En qué consiste:
Responde estas preguntas a partir del texto sobre May Sarton:
(a) ¿A qué edad falleció May Sarton?
(b) ¿Entre qué años se escribieron los ensayos de Sobre la escritura y en qué año se publicaron?
(c) ¿Cuántas novelas y cuántos libros de poemas escribió?

Texto de estudio:
========================================================================
En los últimos años de su vida (falleció a mediados de los noventa, a los 83 años) May Sarton escribió un poema dedicado a su amigo Bill Vaughan, un vecino de su casa de Maine que la ayudaba a resolver cuestiones prácticas: clavar una madera, desbrozar la hierba, arreglar la puerta del granero. Allí escribe “Si alguien me preguntara cómo/se modela un poema/le diría que observe a Bill haciendo/un mango para este viejo cuchillo./Y aprenda que todo lo que se necesita/es el intercambio sutil de una vida”. Para ella, escribir era un acto práctico donde la palabra trafica entre lo cotidiano y el misterio profundo de una imagen que se revela tras horas de trabajo. La clave, consideraba, radica en la atención. Trabajar la escritura, entonces, es prestar atención al mundo, un tipo de atención afilada.

Sobre la escritura es un libro de ensayos escritos entre 1957 y 1967, publicados recién en 1980, con ocho reediciones. Es la primera vez que estos textos se traducen a lengua castellana. Si bien ella fue conocida por sus diarios, es autora además de 19 novelas y 18 libros de poemas. Demasiado popular para los académicos, demasiado exquisita para el gusto popular, la obra de esta escritora de origen belga, que desarrolló todo su trabajo en Estados Unidos, comienza a ser redescubierta gracias a la exhumación de la voz de mujeres que nuestra época mira con interés.
========================================================================
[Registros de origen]

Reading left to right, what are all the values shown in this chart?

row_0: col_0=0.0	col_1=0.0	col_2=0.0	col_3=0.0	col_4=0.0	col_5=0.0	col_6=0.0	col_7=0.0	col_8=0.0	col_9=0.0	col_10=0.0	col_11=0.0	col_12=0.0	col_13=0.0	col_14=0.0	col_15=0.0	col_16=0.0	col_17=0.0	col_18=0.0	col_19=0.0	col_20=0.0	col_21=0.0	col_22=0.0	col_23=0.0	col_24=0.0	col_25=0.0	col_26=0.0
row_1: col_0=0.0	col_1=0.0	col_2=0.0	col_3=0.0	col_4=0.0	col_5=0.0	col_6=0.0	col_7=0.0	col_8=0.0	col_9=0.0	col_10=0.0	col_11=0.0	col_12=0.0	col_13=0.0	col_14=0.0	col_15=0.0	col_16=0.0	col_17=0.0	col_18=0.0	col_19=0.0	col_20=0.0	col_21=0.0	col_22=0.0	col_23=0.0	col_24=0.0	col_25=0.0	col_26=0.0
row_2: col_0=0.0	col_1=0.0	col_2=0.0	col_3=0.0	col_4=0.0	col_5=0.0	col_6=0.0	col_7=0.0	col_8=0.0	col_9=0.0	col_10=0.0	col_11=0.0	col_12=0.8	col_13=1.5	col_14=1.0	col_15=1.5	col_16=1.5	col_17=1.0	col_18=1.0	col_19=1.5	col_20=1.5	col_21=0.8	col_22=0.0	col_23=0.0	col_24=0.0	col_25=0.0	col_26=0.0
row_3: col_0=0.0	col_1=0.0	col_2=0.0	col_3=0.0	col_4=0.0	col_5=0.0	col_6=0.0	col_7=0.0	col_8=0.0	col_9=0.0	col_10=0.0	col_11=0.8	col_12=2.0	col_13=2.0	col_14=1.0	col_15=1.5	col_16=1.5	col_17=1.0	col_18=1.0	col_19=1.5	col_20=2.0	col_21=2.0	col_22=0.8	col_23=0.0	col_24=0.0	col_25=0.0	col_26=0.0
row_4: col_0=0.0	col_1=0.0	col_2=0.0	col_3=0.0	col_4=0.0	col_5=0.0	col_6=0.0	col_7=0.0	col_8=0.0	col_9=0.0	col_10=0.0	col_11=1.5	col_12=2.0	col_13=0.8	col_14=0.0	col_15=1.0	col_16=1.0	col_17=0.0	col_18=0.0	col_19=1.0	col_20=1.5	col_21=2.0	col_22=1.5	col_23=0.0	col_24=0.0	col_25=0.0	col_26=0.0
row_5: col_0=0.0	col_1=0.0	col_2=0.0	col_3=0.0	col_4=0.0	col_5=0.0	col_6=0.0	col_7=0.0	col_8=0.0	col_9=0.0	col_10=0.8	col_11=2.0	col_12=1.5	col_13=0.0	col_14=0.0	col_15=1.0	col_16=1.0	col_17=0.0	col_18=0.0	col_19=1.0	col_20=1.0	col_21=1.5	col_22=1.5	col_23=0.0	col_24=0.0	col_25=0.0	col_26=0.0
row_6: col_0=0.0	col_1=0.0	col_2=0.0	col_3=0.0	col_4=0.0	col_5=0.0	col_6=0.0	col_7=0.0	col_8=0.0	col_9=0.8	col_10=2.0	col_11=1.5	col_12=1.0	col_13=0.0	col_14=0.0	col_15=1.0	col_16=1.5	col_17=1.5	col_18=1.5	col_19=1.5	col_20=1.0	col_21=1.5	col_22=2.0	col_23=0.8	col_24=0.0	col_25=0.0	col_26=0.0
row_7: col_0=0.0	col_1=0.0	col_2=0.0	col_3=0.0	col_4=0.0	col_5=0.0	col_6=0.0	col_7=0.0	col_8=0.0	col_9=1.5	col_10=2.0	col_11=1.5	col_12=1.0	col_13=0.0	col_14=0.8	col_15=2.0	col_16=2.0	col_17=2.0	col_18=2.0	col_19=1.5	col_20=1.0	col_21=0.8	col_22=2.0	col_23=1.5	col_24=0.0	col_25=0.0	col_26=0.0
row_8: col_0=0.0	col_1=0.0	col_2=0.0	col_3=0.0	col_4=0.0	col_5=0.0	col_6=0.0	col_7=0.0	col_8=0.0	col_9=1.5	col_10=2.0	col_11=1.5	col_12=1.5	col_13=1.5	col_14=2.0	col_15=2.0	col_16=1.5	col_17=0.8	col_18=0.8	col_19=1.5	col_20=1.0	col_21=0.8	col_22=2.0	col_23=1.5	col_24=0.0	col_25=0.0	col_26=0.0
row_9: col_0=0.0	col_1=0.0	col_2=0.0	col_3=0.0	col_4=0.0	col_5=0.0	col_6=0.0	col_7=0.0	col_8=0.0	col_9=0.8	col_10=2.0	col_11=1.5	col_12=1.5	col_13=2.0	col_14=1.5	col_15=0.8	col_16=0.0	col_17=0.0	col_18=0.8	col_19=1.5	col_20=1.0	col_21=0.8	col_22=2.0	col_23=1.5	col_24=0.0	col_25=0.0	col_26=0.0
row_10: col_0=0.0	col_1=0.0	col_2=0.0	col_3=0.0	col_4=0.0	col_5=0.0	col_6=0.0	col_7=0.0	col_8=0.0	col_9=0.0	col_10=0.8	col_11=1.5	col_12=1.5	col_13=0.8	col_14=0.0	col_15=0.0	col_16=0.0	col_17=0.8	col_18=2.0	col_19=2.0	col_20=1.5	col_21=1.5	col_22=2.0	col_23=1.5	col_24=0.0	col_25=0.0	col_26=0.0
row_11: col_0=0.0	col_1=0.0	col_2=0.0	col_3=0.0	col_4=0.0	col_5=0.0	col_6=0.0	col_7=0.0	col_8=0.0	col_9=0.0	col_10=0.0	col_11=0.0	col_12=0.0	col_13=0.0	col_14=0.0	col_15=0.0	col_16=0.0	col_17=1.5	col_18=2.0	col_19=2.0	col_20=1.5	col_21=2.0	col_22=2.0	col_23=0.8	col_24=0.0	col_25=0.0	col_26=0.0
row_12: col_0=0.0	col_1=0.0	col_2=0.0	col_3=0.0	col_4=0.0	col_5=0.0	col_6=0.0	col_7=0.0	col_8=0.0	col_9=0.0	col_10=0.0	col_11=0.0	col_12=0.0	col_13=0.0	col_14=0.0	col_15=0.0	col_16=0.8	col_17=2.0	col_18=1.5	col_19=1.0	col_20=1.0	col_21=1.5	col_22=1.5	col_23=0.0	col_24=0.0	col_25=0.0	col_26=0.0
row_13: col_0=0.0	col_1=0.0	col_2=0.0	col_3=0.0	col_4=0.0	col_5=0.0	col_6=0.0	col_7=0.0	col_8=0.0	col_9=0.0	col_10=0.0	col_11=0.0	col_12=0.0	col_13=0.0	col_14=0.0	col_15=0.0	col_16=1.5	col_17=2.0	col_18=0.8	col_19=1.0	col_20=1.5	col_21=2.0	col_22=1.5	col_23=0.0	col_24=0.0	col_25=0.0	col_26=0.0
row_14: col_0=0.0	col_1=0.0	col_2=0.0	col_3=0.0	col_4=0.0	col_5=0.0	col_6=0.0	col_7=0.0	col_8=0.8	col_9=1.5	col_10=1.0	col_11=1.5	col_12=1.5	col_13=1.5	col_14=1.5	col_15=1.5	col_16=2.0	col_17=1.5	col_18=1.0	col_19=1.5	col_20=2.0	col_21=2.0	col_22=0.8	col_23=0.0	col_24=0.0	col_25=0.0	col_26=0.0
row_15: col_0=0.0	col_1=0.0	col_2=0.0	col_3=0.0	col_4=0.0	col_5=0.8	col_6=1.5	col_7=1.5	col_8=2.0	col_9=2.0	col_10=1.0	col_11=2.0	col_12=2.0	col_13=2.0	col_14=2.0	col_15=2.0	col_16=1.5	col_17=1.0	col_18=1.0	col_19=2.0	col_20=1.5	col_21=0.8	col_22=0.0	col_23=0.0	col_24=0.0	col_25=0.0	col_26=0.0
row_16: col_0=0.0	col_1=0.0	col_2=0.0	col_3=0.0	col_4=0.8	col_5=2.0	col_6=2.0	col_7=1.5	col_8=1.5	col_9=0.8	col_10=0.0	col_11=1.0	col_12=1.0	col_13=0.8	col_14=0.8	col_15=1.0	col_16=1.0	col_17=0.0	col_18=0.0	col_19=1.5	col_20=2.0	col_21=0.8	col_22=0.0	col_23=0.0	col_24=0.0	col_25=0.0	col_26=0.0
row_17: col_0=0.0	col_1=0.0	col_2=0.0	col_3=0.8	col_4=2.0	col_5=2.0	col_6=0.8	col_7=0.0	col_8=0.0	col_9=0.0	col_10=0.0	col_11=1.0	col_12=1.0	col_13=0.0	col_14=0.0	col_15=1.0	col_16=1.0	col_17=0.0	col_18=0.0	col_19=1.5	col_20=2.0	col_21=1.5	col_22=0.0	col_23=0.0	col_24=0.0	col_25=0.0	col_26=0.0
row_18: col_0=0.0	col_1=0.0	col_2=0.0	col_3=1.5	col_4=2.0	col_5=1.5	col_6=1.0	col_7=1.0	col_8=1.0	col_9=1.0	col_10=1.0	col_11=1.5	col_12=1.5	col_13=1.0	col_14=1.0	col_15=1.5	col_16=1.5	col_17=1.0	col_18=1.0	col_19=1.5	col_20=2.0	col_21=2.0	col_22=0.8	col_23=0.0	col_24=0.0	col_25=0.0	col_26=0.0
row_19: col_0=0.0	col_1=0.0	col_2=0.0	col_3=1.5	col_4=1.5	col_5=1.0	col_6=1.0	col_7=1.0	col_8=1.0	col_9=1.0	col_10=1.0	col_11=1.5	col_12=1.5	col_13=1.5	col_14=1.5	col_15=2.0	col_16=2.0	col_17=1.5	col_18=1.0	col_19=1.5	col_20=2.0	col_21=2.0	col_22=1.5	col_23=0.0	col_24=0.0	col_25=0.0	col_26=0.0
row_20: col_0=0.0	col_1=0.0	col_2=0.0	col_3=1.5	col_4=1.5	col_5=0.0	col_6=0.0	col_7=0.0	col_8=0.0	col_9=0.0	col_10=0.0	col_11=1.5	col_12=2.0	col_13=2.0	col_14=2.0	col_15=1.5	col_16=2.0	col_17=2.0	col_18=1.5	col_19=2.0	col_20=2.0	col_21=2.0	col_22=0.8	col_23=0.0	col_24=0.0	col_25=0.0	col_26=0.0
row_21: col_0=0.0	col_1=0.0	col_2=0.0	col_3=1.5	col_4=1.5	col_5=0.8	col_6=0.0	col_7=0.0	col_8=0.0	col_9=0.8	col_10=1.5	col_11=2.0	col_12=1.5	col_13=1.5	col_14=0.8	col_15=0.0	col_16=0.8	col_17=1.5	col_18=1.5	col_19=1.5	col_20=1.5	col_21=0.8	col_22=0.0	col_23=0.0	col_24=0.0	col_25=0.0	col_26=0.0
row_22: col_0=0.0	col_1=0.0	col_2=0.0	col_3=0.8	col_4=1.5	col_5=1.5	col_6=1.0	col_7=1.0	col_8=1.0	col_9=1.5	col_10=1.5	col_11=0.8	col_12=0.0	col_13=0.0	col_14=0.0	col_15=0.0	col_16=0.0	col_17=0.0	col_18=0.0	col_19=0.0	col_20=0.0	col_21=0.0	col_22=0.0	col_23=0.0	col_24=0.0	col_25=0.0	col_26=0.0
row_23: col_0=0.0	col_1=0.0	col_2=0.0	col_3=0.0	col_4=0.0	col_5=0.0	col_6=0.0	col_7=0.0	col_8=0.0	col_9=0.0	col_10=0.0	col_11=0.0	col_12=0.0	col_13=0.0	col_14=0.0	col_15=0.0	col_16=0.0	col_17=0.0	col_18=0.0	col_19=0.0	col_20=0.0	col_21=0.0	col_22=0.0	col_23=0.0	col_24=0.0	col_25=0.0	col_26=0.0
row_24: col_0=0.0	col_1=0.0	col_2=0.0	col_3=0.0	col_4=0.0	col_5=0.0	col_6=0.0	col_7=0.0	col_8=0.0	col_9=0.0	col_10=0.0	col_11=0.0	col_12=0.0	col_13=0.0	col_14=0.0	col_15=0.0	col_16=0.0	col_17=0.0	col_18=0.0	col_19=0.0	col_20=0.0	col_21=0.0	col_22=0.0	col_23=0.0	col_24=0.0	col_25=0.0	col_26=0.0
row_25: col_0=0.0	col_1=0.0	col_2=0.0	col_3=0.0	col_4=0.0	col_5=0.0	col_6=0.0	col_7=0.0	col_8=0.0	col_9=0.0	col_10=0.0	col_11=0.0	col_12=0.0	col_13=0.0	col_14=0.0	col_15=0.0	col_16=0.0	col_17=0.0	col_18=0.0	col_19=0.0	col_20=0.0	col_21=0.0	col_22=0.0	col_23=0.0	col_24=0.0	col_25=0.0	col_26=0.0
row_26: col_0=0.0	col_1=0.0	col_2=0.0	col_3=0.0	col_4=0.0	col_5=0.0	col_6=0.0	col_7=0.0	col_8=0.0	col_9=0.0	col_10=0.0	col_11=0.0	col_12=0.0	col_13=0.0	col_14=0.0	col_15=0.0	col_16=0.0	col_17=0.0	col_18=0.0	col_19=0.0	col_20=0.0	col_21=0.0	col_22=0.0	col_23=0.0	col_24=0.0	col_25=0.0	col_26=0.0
========================================================================
Resultado:
(a) A los 83 años.
(b) Se escribieron entre 1957 y 1967 y se publicaron en 1980.
(c) 19 novelas y 18 libros de poemas.